Чтение онлайн

ЖАНРЫ

Голова сахара. Сербская классическая сатира и юмор
Шрифт:

— Три класса начальной сербской школы да один школы счетоводов в Топчидере — и больше ничего.

— Больше ничего? — гордо спрашивает его Петроние.

— Ну да! Да в придачу побывал в греческой школе у покойного учителя Харитона! А с этой греческой школой поднялся ты над нами надо всеми, Петроние, вот докуда! — говорит Васа и показывает на темя. — Заносишься так, будто ты посол в Стамбуле! Греческую школу кончил человек! Подумаешь, дело какое! Будто ты алфавит выдумал и можешь писать не хуже Доситея{27}. Ха-ха-ха!

— Сколько я учился, столько и учился. Знаю только, что грекам меня не продать.

— Где там! Грекам тебя не продать — да, чай, и сербы тебя не купят!

— А ты, раз по-сербски не знаешь, уж лучше бы… Клистивор! — повторяет Петроние. — Не Клистивор, а Кристифор, или, еще лучше, Христифор, или, если хочешь, уже на настоящем греческом, то: Христифорос… —

гордо говорит Петроние.

— Ну ладно, братец мой любезный, — уступает наконец Васа Чтец. — Если я и сказал «Клистивор», турком я его не сделал!.. Что ты шум подымаешь, будто я твой дом поджег!..

— Ну, хватит! — закричали все пенсионеры. — Надо же, из-за какого вздора сцепились!..

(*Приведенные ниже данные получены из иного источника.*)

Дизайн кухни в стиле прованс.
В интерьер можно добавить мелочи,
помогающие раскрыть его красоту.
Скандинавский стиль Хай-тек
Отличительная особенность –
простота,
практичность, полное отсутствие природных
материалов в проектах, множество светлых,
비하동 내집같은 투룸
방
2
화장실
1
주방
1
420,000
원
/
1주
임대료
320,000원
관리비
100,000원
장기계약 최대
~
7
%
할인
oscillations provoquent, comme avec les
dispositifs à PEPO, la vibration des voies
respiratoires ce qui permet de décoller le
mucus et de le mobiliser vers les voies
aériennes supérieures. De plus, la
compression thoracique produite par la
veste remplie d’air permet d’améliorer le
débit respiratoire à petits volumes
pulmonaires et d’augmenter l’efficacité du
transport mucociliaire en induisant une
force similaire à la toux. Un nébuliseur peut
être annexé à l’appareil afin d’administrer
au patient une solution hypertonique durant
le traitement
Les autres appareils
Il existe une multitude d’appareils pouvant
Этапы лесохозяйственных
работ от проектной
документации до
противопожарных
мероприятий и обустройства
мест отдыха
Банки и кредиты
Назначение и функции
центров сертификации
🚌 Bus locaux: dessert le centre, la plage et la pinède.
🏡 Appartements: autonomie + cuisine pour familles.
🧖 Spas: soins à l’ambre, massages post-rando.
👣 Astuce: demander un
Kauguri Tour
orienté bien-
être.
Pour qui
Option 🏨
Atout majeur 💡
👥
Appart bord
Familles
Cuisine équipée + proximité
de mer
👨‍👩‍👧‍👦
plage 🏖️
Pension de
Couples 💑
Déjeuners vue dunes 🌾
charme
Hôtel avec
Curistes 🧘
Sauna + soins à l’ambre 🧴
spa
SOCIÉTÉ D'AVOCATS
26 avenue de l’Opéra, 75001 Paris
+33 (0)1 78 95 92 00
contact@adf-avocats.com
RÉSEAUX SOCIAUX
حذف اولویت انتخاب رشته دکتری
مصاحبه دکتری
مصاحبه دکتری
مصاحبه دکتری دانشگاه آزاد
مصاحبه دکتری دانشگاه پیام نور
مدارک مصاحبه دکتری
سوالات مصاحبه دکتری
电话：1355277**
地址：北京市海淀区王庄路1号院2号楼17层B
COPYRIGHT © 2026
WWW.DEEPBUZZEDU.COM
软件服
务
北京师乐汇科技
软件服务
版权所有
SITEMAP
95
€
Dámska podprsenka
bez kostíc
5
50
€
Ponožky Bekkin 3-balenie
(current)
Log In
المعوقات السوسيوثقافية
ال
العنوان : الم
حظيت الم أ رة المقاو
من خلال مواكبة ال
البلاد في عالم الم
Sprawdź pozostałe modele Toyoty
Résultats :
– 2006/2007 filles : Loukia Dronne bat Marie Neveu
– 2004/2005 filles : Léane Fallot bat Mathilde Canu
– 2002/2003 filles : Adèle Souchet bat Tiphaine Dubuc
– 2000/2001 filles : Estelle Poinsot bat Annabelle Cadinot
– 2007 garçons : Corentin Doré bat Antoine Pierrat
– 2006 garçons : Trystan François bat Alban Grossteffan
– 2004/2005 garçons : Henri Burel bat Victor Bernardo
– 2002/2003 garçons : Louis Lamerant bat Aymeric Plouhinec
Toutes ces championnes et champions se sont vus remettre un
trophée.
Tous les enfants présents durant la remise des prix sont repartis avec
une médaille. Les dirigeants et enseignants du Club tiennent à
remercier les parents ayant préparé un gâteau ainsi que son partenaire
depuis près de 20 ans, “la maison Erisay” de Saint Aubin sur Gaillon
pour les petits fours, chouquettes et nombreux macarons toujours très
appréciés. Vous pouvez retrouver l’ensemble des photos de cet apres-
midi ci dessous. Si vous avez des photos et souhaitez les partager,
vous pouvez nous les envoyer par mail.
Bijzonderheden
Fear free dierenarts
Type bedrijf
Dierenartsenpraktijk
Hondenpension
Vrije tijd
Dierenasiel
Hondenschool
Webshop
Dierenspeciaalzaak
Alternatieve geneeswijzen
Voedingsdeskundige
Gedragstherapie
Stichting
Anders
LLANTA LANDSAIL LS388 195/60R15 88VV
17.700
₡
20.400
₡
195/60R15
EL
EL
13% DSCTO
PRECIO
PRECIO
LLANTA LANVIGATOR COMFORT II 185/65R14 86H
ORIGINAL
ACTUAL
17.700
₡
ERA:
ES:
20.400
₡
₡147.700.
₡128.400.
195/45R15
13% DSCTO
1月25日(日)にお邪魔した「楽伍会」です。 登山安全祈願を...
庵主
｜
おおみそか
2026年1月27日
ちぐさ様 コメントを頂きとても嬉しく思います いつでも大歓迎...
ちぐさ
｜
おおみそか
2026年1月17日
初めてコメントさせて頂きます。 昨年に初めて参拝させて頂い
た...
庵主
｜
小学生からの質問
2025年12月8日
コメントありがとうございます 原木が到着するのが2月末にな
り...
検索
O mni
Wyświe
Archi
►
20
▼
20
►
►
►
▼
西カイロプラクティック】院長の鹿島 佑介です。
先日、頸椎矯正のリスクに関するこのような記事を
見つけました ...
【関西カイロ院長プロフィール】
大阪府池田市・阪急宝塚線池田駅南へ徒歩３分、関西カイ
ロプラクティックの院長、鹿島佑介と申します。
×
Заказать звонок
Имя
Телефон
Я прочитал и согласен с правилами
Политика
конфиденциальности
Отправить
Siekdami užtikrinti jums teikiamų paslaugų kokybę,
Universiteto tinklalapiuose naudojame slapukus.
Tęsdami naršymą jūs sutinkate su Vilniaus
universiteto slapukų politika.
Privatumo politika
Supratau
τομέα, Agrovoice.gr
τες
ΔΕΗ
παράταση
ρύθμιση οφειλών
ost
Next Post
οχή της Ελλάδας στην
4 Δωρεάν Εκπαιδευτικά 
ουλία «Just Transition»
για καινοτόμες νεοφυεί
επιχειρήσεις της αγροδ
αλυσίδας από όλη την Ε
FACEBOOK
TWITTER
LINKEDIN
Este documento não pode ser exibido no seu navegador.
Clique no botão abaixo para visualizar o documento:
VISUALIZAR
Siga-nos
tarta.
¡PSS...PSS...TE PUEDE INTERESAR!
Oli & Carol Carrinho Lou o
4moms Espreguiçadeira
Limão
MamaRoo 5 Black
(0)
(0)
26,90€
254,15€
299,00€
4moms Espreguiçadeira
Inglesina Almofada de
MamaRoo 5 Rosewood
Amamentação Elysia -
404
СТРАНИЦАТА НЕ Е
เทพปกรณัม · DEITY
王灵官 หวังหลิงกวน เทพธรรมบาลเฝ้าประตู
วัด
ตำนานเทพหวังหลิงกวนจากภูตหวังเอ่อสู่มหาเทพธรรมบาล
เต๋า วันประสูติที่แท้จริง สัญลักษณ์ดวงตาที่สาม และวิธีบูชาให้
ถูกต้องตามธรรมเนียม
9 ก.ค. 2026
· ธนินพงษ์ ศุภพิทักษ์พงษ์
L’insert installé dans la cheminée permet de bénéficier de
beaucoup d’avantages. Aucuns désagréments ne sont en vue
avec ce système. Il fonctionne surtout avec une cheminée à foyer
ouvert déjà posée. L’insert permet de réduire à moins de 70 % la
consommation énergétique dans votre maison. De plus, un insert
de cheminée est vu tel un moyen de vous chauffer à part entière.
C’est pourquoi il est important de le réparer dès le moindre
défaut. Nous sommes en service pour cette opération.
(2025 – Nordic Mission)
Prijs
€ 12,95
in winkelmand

— Да не сцепились мы, а просто дискутируем, — смягчается господин Петроние, не способный провести и полчаса без Васы Чтеца.

Утихомирили спорщиков. Наступила пауза, а потом опять завязался разговор.

— Эх, бедный Сибин! И он ушел! — говорит Петроние. — Я знаю его, хорошо знаю. Да и как не знать, знакомы, почитай, лет пять — десять, если не больше… еще по Кладову знакомы… Он чуть моложе меня… Был мальчиком у портного, а я учеником — тогда практикантов называли учениками — в канцелярии господина Ристо, смотрителя по рыбной ловле… Я там, а он в мальчиках… А потом, братец ты мой, оказались мы здесь, в Белграде… Меня перевели в референты, а он — подмастерьем в Белграде… Ничего тогда у него не было; беднее меня был! Будто сейчас вижу его безрукавку, да еще, помнится, какие-то военные пехотинские штаны с ярко-красными майорскими выпушками и солдатские ботинки на ногах… Потом туда-сюда, глядишь — и вышел в люди, пробился; обзавелся домом, бросил портняжить, занялся спекуляцией, повезло, и, пожалуйста, уж он — газда Сибин. Хе-хе, — двусмысленно заключил Петроние, — трудолюбивый, говорят, был человек…

— Ну, тут не только трудолюбие! — отозвался Васа.

— Правда твоя! Какое там трудолюбие! — подтверждает Петроние.

— А мы разве не трудолюбивы? Я разве не трудолюбив? Да, наконец, ты вот, например, разве не трудолюбив?.. А какой из этого прок? Никакого! За сто лет — девяносто грошей. Чуть не надорвался, пока дослужился до пенсии! Не трудолюбие тут главное, а везение и… это самое… Понимаешь, что я хочу сказать?

— Конечно, понимаю! — говорит Петроние.

— Да разве я его не знаю! Ты мне еще будешь рассказывать!.. Просто противно (прости его боже, этого самого Сибина!), просто противно говорить об этом.

— У удачливого человека и петухи несутся! — шутит кто-то.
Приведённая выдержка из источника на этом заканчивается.